Task to complete
In the entries below, tally the lines that contain the string "this", then state that number alone.

+--

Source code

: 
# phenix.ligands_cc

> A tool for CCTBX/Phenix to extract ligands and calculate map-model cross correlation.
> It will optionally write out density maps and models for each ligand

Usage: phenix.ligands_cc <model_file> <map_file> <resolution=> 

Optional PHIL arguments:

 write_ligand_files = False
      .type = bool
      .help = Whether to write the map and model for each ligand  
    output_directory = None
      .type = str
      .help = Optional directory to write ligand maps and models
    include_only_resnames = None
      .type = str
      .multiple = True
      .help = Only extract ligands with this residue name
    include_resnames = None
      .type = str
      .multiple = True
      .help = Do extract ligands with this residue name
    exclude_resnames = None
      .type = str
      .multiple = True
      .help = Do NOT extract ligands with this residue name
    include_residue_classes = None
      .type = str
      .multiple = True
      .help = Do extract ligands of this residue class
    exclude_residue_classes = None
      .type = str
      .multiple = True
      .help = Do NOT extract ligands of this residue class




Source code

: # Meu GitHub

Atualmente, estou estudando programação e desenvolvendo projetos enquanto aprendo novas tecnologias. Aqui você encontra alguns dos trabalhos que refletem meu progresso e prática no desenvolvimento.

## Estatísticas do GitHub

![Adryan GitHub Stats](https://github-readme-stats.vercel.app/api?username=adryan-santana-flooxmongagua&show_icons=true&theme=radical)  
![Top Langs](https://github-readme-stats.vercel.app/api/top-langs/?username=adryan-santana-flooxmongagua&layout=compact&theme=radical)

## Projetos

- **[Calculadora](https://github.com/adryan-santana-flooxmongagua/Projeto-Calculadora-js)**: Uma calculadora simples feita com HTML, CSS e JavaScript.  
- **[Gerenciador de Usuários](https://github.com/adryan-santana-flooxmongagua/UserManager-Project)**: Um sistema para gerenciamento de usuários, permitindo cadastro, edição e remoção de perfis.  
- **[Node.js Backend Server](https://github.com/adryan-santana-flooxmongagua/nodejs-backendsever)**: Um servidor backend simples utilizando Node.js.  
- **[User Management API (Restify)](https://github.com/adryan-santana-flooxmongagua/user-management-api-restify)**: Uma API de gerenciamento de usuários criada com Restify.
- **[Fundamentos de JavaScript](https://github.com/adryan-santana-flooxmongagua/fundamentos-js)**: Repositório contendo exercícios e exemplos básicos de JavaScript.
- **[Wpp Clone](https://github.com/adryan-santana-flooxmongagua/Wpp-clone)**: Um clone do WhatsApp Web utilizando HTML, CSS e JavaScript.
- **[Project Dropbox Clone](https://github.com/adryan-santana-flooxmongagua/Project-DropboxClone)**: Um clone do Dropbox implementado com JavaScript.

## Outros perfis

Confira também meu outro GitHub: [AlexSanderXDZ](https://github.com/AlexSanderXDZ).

+--

Task answer
5